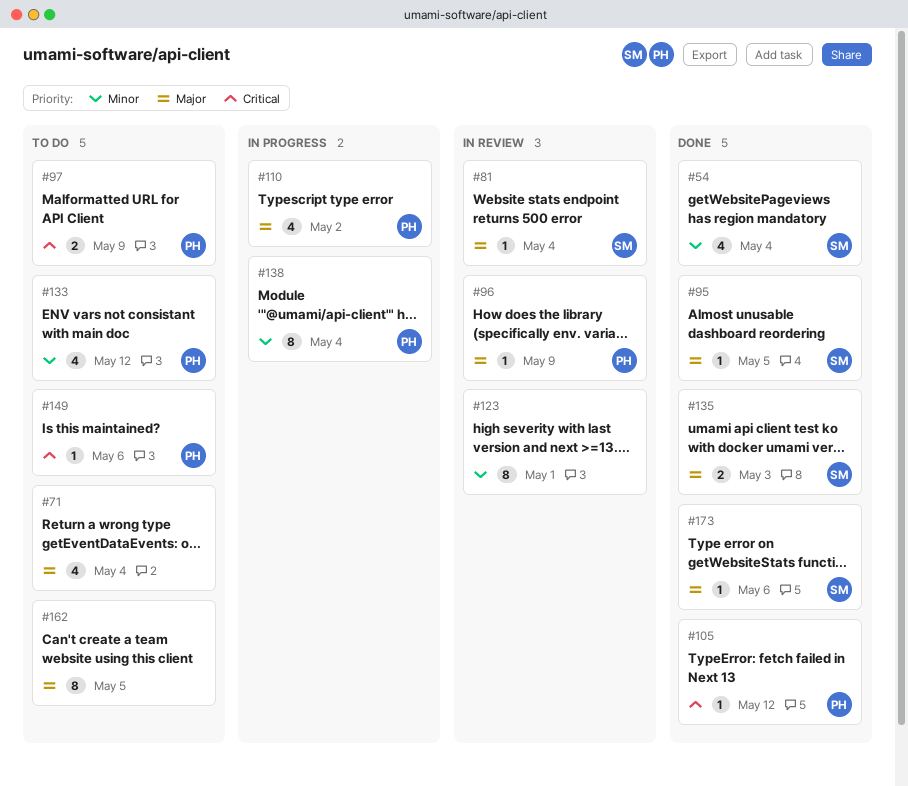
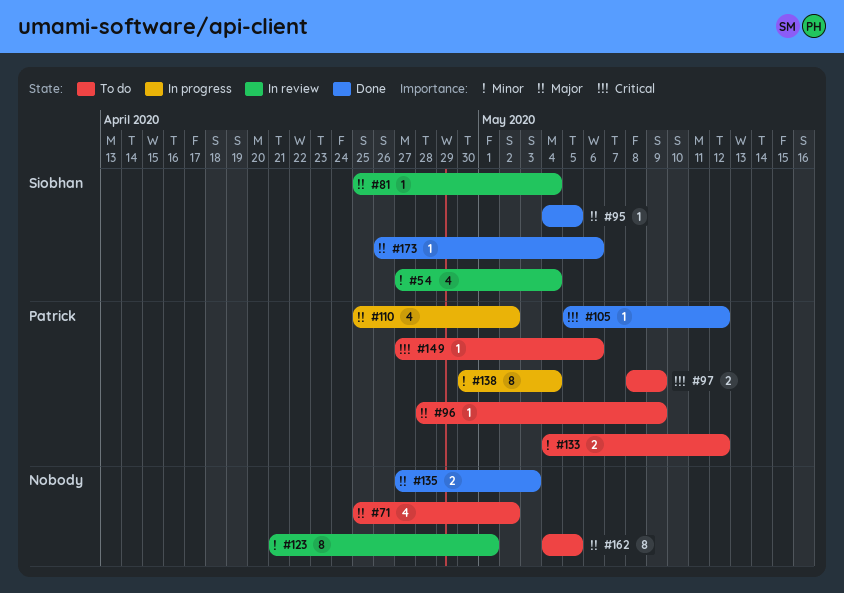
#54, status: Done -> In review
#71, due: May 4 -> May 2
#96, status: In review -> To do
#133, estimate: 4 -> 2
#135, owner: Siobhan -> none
——
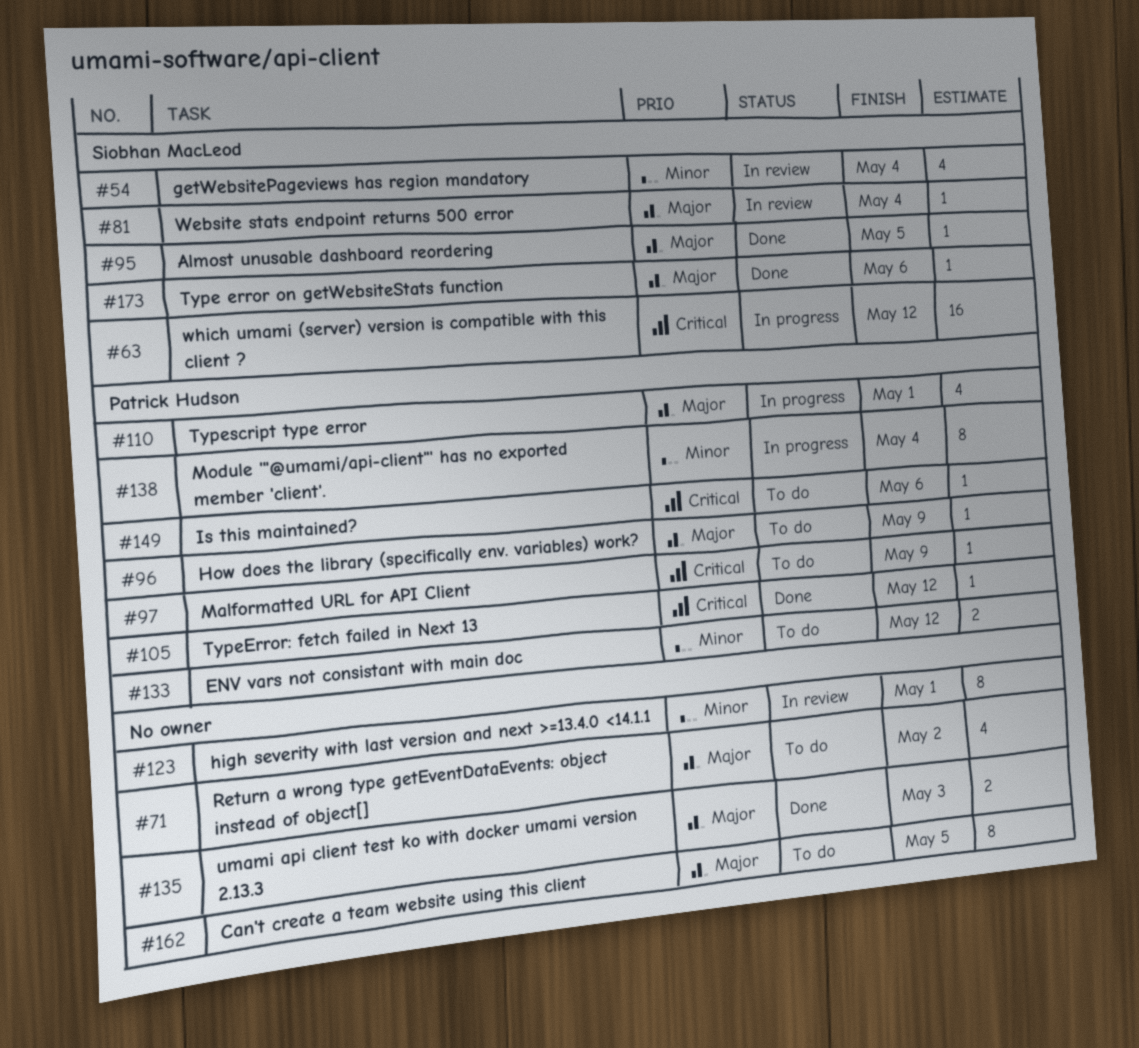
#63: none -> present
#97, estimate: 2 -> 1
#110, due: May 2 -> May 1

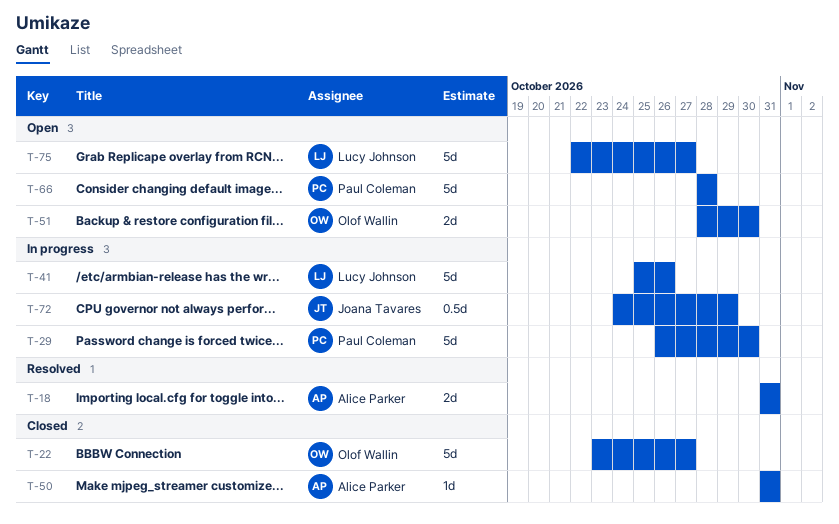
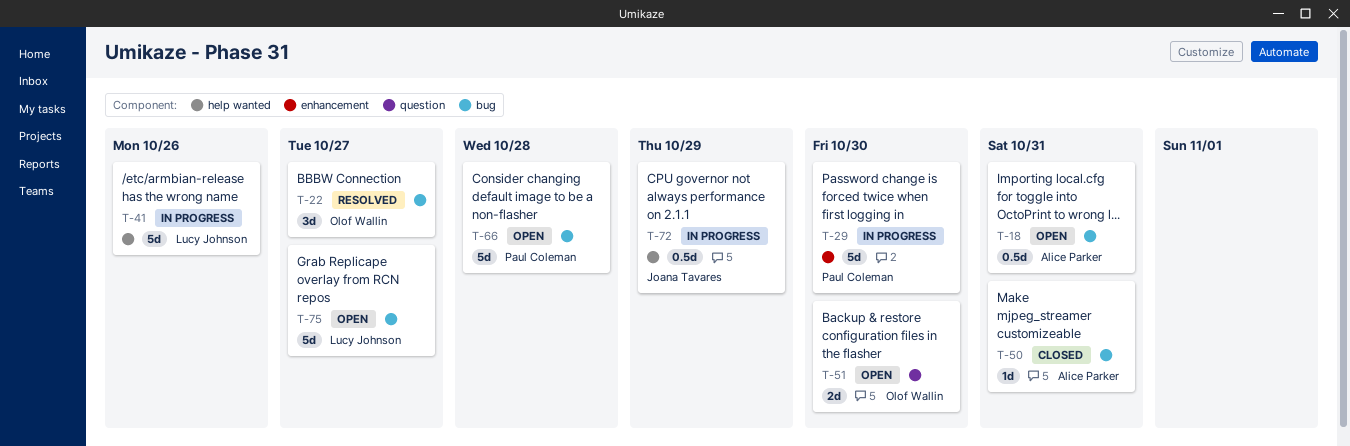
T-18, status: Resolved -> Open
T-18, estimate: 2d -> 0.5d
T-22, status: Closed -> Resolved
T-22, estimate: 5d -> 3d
——
**WORK ITEM:** Could you reproduce, exactly, every line above from the line with "#54, status: Done -> In review" to the line with "#135, owner: Siobhan -> none", and no other line? Both ends count.

**ANSWER SPACE:**
#54, status: Done -> In review
#71, due: May 4 -> May 2
#96, status: In review -> To do
#133, estimate: 4 -> 2
#135, owner: Siobhan -> none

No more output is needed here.